Stress resilience is an active and multifactorial process manifested by structural, functional, and molecular changes in synapses
Ewa Bączyńska, Monika Zaręba-Kozioł, Błażej Ruszczycki, Adam Krzystyniak, Tomasz Wójtowicz, Krystian Bijata, Bartłomiej Pochwat, Marta Magnowska, Matylda Roszkowska, Izabela Figiel, Julia Masternak, Agata Pytyś, Joanna Dzwonek, Remigiusz Worch, Krzysztof H. Olszyński, Agnieszka D. Wardak, Piotr Szymczak, Josephine Labus, Kasia Radwańska, P Jahołkowski, Adam S. Hogendorf, Evgeni Ponimaskin, Robert K. Filipkowski, Bernadeta Szewczyk, Monika Bijata, Jakub Włodarczyk
Abstract
Stress resilience is the ability of neuronal networks to maintain their function despite the stress exposure.
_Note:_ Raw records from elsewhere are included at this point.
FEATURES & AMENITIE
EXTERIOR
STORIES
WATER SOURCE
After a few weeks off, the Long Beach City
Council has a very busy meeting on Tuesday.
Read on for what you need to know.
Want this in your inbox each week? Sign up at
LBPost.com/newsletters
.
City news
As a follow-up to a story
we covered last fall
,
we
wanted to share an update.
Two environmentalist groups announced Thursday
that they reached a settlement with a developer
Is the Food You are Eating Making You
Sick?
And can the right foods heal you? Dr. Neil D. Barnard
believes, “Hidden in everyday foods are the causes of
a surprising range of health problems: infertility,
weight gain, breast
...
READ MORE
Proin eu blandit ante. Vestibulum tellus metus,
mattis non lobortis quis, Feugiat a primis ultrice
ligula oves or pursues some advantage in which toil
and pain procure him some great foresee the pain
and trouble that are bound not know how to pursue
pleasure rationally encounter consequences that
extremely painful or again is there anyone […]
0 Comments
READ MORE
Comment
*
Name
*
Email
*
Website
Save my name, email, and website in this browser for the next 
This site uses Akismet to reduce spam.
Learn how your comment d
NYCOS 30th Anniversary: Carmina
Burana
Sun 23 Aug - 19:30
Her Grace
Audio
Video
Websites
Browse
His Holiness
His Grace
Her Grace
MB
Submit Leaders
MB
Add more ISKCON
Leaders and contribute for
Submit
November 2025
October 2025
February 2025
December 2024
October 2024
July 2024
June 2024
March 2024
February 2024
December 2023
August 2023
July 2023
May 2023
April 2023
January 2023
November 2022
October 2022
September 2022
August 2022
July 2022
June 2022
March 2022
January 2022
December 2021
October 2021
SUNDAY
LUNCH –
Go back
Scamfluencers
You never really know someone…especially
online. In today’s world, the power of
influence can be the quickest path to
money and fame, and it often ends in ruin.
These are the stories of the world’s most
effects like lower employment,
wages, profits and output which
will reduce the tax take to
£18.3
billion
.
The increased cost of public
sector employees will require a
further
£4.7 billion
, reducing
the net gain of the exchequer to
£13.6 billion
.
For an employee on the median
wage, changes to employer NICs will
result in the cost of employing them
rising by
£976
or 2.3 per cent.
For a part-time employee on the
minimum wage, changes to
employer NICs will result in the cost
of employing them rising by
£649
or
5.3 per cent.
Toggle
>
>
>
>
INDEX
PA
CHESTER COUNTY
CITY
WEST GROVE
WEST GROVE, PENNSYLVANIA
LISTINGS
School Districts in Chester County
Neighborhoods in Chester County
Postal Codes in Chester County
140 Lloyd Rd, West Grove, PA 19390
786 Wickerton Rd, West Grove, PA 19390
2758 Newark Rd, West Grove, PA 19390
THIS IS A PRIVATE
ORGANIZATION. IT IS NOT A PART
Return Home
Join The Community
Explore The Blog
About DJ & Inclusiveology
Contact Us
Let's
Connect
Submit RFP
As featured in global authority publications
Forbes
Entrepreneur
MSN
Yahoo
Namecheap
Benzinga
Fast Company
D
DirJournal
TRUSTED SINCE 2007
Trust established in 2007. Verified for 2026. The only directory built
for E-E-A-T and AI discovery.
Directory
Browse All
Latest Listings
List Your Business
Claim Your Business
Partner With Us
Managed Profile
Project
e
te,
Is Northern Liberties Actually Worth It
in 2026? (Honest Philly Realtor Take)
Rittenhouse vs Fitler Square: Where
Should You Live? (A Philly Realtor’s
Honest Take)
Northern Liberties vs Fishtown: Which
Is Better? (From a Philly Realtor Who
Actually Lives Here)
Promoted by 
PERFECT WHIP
Using a mouse model we investigate stress resilience phenomenon. To assess the resilient and anhedonic behavioral phenotypes developed after the induction of chronic unpredictable stress, we quantitatively characterized the structural and functional plasticity of excitatory synapses in the hippocampus using a combination of proteomic, electrophysiological, and imaging methods. Our results indicate that stress resilience is an active and multifactorial process manifested by structural, functional, and molecular changes in synapses. We reveal that chronic stress influences palmitoylation of synaptic proteins, whose profiles differ between resilient and anhedonic animals. The changes in palmitoylation are predominantly related with the glutamate receptor signaling thus affects synaptic transmission and associated structures of dendritic spines. We show that stress resilience is associated with structural compensatory plasticity of the postsynaptic parts of synapses in CA1 subregion of the hippocampus.